Malgré des moments dévastateurs, le film offre une comédie bien dosée qui fait le lien entre de nombreuses séquences douces-amères et en vignettes. Il troque audacieusement le slapstick – qui habituellement va de pair avec l’animation muette – contre un humour mélancolique et ironique semblable à celui d’une bande dessinée de Snoopy. Mon Ami Robot fait preuve d’une tonalité originale et indépendante, rappelant des oeuvres comme Her ou la trilogie Before.
La ville qui ne dort jamais
La direction artistique de José Luis Ágreda crée une atmosphère authentique qui illustre la beauté de New York et les émotions qu’elle suscite, qu’il s’agisse de solitude ou de joie partagée. Chaque plan large ou d’ensemble des extérieurs animés de la ville est assourdissant de réalisme. Ils sont composés de contours fins, comme les planches d’une bande dessinée. Pourtant, le film parvient à saisir tous les coins et recoins naturels de l’arrière-plan au cours d’amples séquences dans des lieux remarquables tels que Central Park.
Le film s’inspire énormément de la culture des années 80 sans pour autant s’y complaire, et en profite pour rendre hommage à des oeuvres qui vont venir parsemer le récit, que ce soit via des clins d’oeil ou des clés qui servent la narration et l’alchimie entre les personnages. Très tôt dans le récit, Dog va présenter à son nouvel ami Le Magicien d’Oz, ce qui donnera lieu à un bel hommage et à un numéro de danse qui ravira les connaisseurs et les amateurs.

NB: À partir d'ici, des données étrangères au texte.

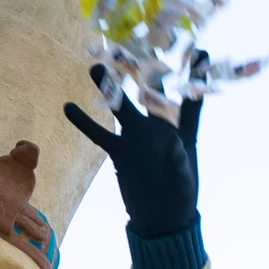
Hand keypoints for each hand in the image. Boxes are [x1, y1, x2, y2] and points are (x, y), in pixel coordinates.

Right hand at [64, 52, 204, 237]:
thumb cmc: (182, 199)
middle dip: (144, 72)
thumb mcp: (185, 182)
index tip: (200, 51)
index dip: (197, 77)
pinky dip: (84, 122)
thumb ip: (180, 162)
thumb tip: (172, 142)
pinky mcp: (120, 152)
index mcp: (184, 131)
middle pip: (151, 94)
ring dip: (107, 88)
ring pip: (120, 107)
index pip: (191, 100)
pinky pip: (99, 134)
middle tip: (134, 49)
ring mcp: (137, 138)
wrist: (161, 219)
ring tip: (94, 67)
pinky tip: (68, 107)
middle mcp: (159, 128)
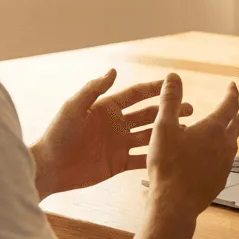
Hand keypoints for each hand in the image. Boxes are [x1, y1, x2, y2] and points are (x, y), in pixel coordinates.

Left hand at [32, 70, 193, 196]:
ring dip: (167, 133)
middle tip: (190, 109)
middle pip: (148, 115)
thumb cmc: (57, 135)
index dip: (154, 89)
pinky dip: (156, 156)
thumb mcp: (74, 108)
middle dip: (169, 111)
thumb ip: (94, 90)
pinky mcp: (117, 164)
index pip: (136, 95)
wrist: (48, 168)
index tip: (173, 85)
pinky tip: (172, 155)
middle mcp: (116, 124)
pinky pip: (141, 159)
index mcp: (107, 108)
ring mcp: (119, 145)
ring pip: (149, 137)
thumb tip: (114, 71)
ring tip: (187, 131)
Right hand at [147, 74, 238, 222]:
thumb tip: (173, 77)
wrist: (174, 203)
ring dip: (228, 134)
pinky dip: (220, 154)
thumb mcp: (163, 127)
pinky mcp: (220, 180)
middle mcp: (225, 145)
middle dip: (233, 114)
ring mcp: (225, 165)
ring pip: (233, 144)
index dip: (232, 93)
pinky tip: (209, 158)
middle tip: (229, 109)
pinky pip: (225, 162)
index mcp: (214, 129)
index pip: (230, 104)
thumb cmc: (167, 165)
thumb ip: (169, 100)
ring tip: (218, 132)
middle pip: (236, 124)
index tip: (232, 86)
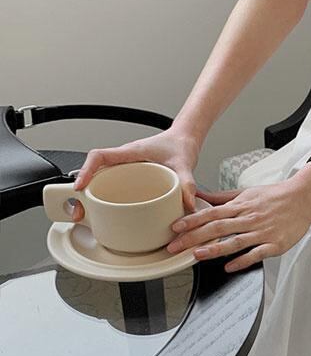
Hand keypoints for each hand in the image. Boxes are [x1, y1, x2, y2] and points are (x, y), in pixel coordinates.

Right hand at [69, 121, 199, 215]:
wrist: (184, 140)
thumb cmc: (178, 145)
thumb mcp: (184, 163)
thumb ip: (186, 182)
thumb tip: (186, 202)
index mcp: (131, 152)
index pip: (100, 156)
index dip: (86, 170)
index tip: (79, 186)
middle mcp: (124, 160)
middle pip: (94, 172)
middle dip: (82, 191)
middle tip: (78, 211)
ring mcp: (125, 170)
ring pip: (99, 180)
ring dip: (90, 197)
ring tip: (84, 215)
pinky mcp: (129, 178)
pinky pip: (110, 186)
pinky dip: (102, 198)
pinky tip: (104, 213)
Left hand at [168, 162, 310, 271]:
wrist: (303, 196)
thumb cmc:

Les robots rêvent-ils de moutons électriques ?
Le titre anglophone, Robot Dreams, fait écho aux rêveries qui vont habiter Robot pendant la seconde partie du film. Nous plongeant dans une sorte d’Inception, on remet sans cesse en question ce que nous avons vu dans les scènes précédentes. Un ascenseur émotionnel qui risque d’en dérouter plus d’un, avec un dénouement qui prend à contre-pied nos attentes.
Aussi rafraîchissant que soit le film, il faut avouer que la seconde moitié semble un peu trop étirée pour son propre bien. Certaines séquences oniriques liées au personnage de Robot sont plus longues qu’elles ne le devraient, provoquant un ennui poli. Cela étant dit, en faisant du temps et des rêves les antagonistes du film, Berger nous offre l’une des réalités les plus difficiles de notre vie : que pouvons-nous faire, si ce n’est sans cesse aller de l’avant pour trouver de nouveaux compagnons avec qui partager de nouvelles chansons ?
Poétique, musical et nostalgique, tant dans son cadre que dans sa narration, Mon Ami Robot est une jolie expérience cinématographique, avec une riche réflexion sur l’amitié et l’amour, racontée avec maturité et sincérité. À destination des petits comme des grands, le film fait l’éloge de ceux qui sont partis et célèbre les souvenirs qu’ils ont laissés derrière eux.